The UN has been trying to adjust to the dramatic changes in the world's structure since 1945, but much too slowly. It now needs active moral support from us all so that our governments do not hide behind Article 2.7 when inconvenient issues arise; so that problems get dealt with in their infancy, before they have grown into mind-boggling disasters; and so that the same standards are applied to all. We need not so much to change the Charter as heighten our commitment to it.

Could this be our response to the sacrifices in the Gulf?

After the current enforcement measures are completed, it will be time for the UN to show its other face - to be a 'centre for harmonizing the actions of nations'. Can we recapture the outlook of the late 1940s which made the aftermath of World War II so different from that of World War I - a combination of enlightened statesmanship and inspired private initiatives which healed hates, turned enemies into friends and paved the way for the new Europe?

At that moment, Eduard Shevardnadze will be much missed. When he was elected to the 28th Congress of the Soviet Communist Party, he sounded an important note: `We are a great country, but great in what? A country which is feared or a country which is respected? What is true patriotism? Satisfying the arrogance of statehood or having the courage to recognize mistakes?'

We need fresh thinking about the concept of sovereignty: what is good and valuable about it, and what is negative and backward-looking. The recovery of freedom in different areas has brought an outbreak of dangerous ethnic tensions, concealed but not cured by the imposition of centralist rule. Unless we sanitize sovereignty we may atomize society.

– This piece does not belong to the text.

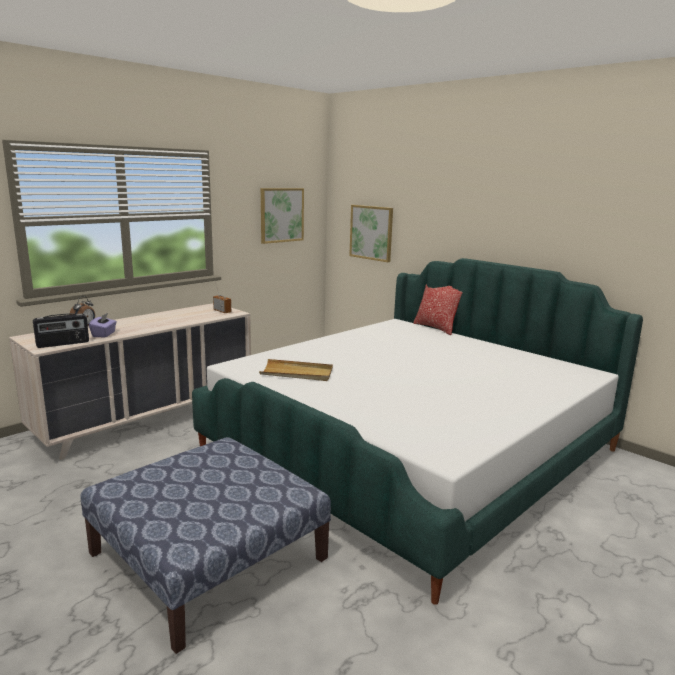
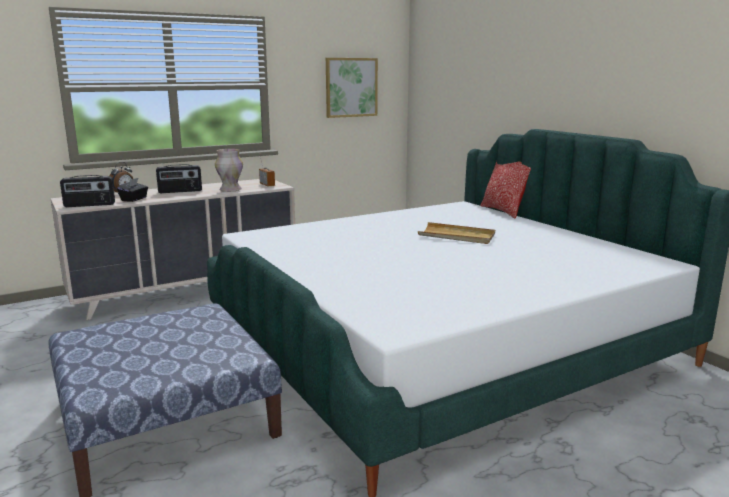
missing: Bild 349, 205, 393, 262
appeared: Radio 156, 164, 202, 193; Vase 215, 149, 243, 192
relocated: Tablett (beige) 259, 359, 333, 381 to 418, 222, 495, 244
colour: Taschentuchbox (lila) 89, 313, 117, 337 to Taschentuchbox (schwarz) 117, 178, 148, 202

A Hungarian Foreign Ministry official said to me recently, `We have a vacuum of values. The old order has gone, but we don't quite know what will take its place. It would be tragic if we went back to the concepts of the 19th Century. We need new values for all of Europe.'

But where to find them?

Adam Smith, who became the unexpected guru of the 1980s, was a moral philosopher before he became an economist. The yuppies have picked out those parts of his thinking that suited their purposes. But to make the free market fair, he said in his Theory of Moral Sentiments, all of us need to accept the judgments of an `impartial spectator' as a guide to our conduct, personally and nationally.

This impartial spectator could take the form of an external judge such as UN enquiry or peacekeeping force. But in Adam Smith's thinking the spectator is ultimately a phenomenon inside each one of us - the inner voice of conscience or, in his 18th-century language, `the viceregent of the Deity'.

President Havel would not agree with Adam Smith on all points, but he does on this. In his historic address to the US Congress last year he said, 'If I subordinate my political behaviour to the imperative mediated to me by my conscience, I can't go far wrong. If I were not guided by this voice, not even ten presidential schools with two thousand of the best political scientists in the world could help me.'

We need to drink deep at such wells of wisdom if we are now to find humanity's way forward.

Archie Mackenzie is a retired British Ambassador who has known the UN at first hand since its inception.